The gold you see on the case is gold plated (base is brass). The case is also offered in a gun metal version (screws are gun metal too), which is just specially treated steel. The dark parts of the case are Ebony wood with thin layers of synthetic sapphire crystal over them. This is the same type of sapphire crystal used on watch faces. It is very strong and doesn't scratch, and probably forces the phone to weight a lot. There are also diamonds around the watch faces. They aren't particularly well placed, but they are real diamonds. Though I do get a distinct low-end blingy feel from this phone.
The phone is also a "world phone," and pretty flexible.

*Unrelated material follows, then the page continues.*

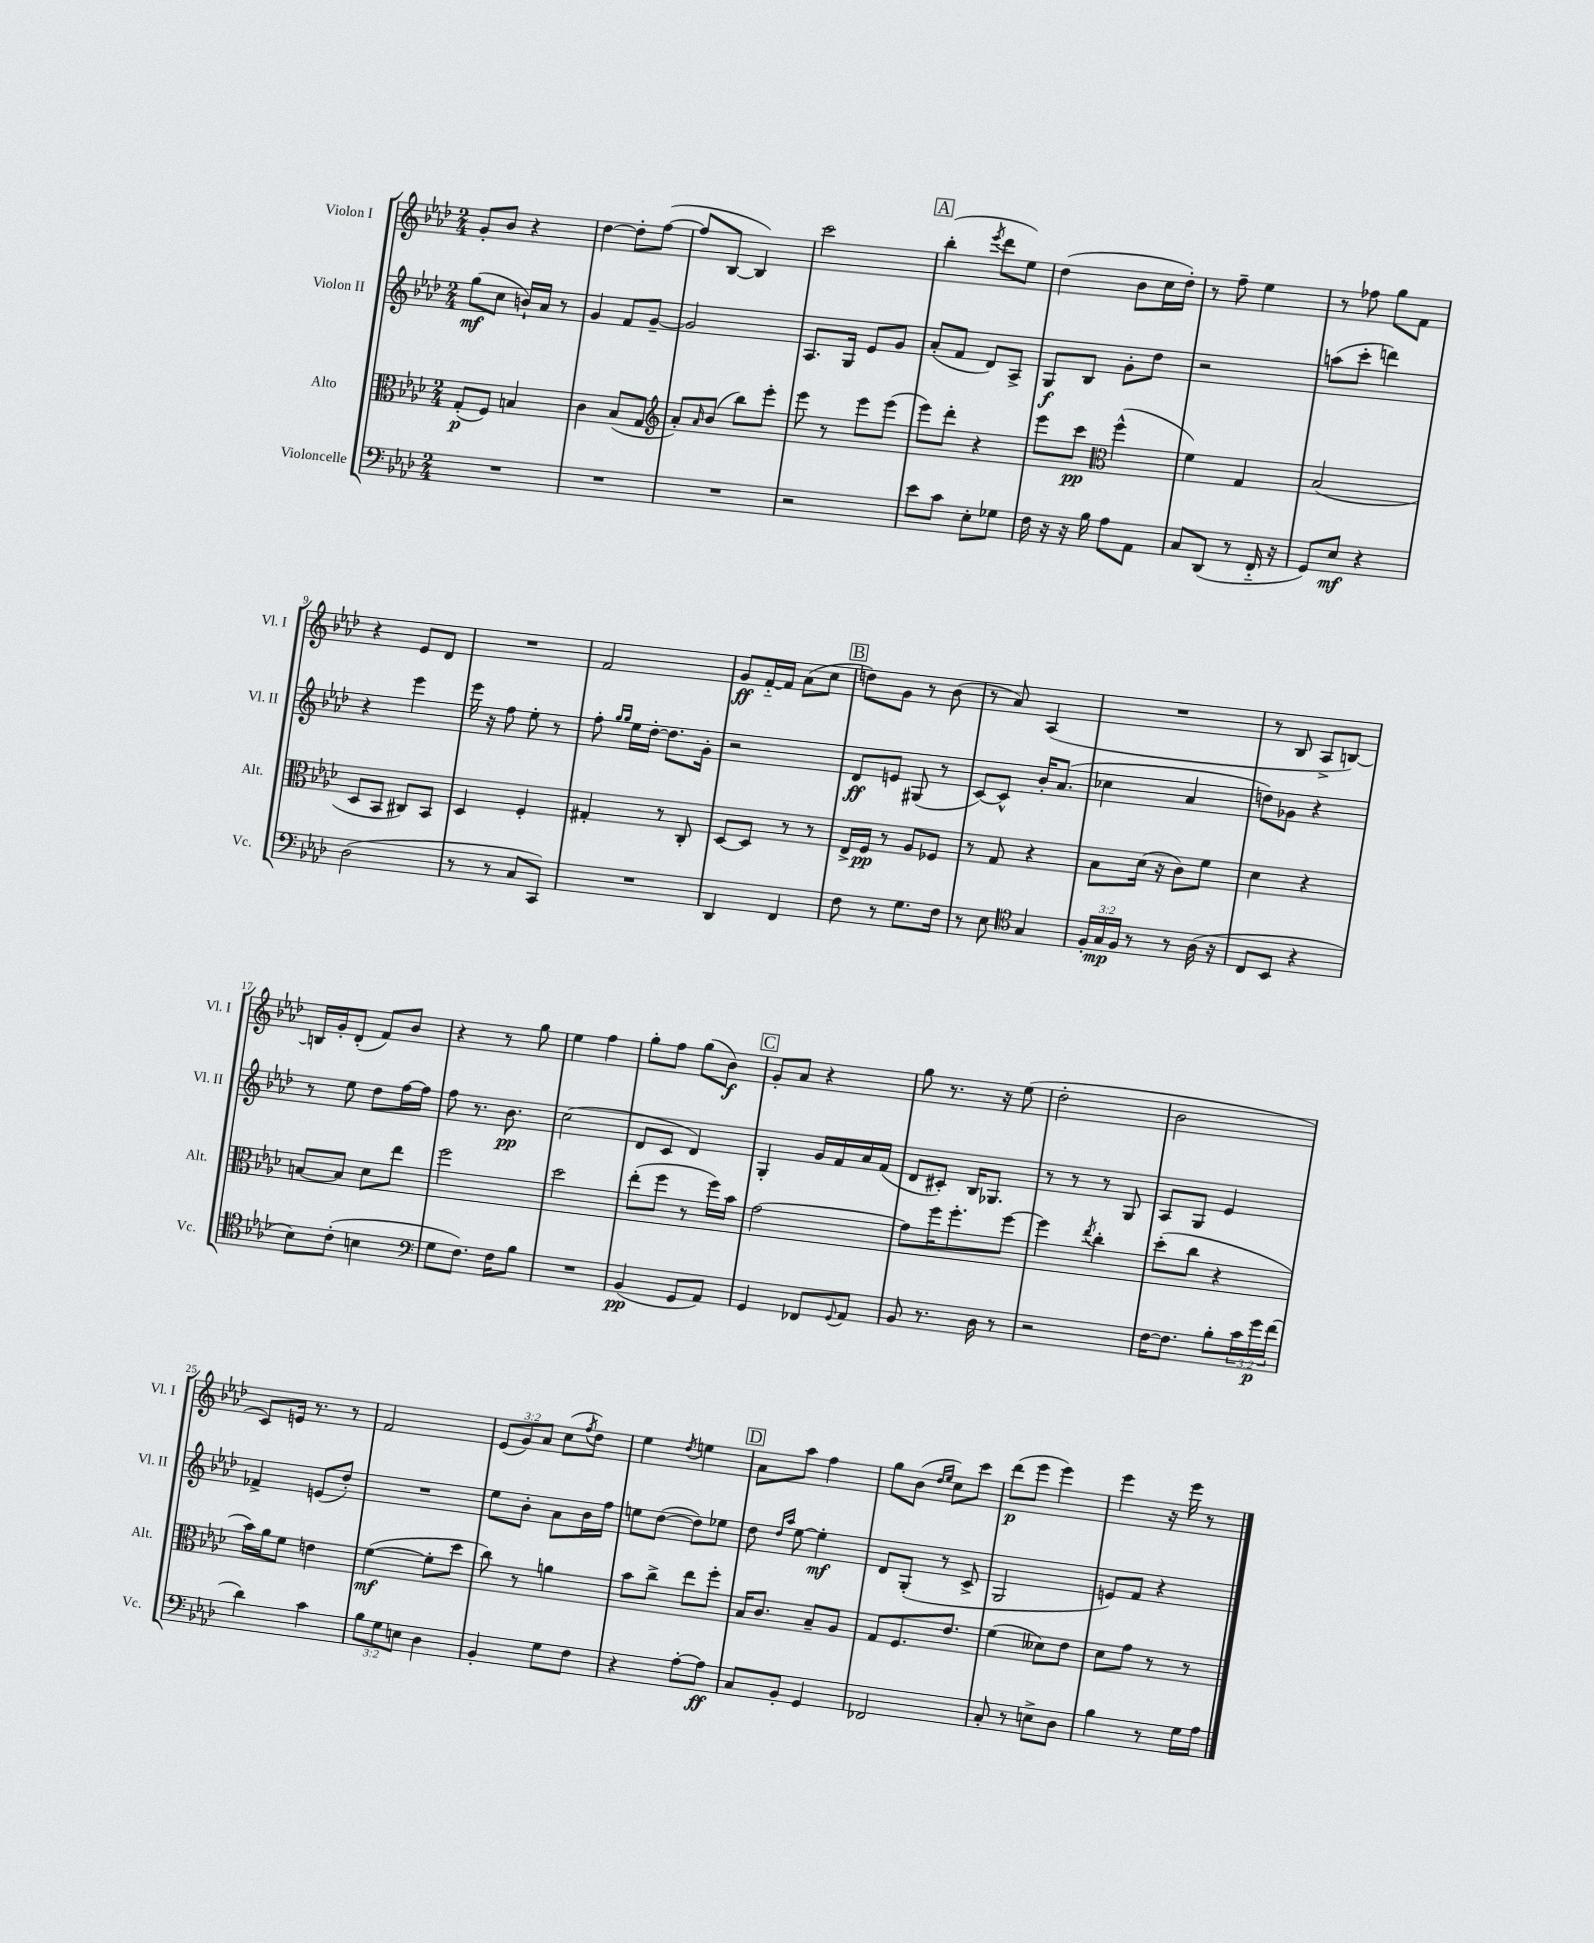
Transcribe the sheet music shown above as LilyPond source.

With quad-band GSM and WCDMA (world CDMA), this phone should work on just about every network or carrier; great so that you can appear in absolute fashion disarray from the cities of Africa to the suburbs of Korea. This item represents one of the few hybrid GSM/CDMA phones out there, and you'll certainly be paying for it...in money and dignity. The phone also has 3G connection. Otherwise the operating system seems to be some Symbian derivative. Nokia's Symbian OS is a really functional and flexible OS, but the version in this phone just seems totally outdated from a UI standpoint. Further, the mediocre small screen (two inches) is probably not the best to look at, but adequate. Inside it has enough stuff to offer decent functionality. Nothing better than a decent free phone from your local carrier.
You then have the oddly incorporated watches. Two automatic mechanical Swiss watch movements are in a section at the bottom of the phone. I don't even think the phone will get enough movement in your pocket to keep the movements wound. Why are these there? Mobiado says to add two time zones, but really it was just something to add. The mechanical movements are likely ETA 2824-2 movements, or something of the sort. Beyond being gold plated (or simply gold toned), they are not decorated at all really. The faces are skeletonized, which in this case just mean there is no dial. The hands are pretty boring, nothing special, and the placement of the diamond hour markers feels awkward. This is not a watch lover's timepiece-phone. Between the two watch faces is an "M" shaped diamond cluster. This is backlit when the keyboard lights up. The keyboard itself features those tiny keys that everyone hates to press. Nothing comfortable there.
You can go to www.Mobiado.com if you want to learn more about the technical details. My feelings are that the Professional 105GMT Gold phone is pretty hideous looking. For lack of a better term, there simply is no design. The elements are just thrown together symmetrically. This phone is in all senses, as ugly at the large brick cellulars phones from the late 1980s, just with a different look. It isn't ergonomic, it doesn't offer anything special in terms of technology, and once the tech life is out dated, you simply have an expensive paper weight. The company offers other ugly models, but this model wins for being the most hideous. For these reasons I am giving this item the aBlogtoRead.com Bad Idea Award. Price? At least $5,000.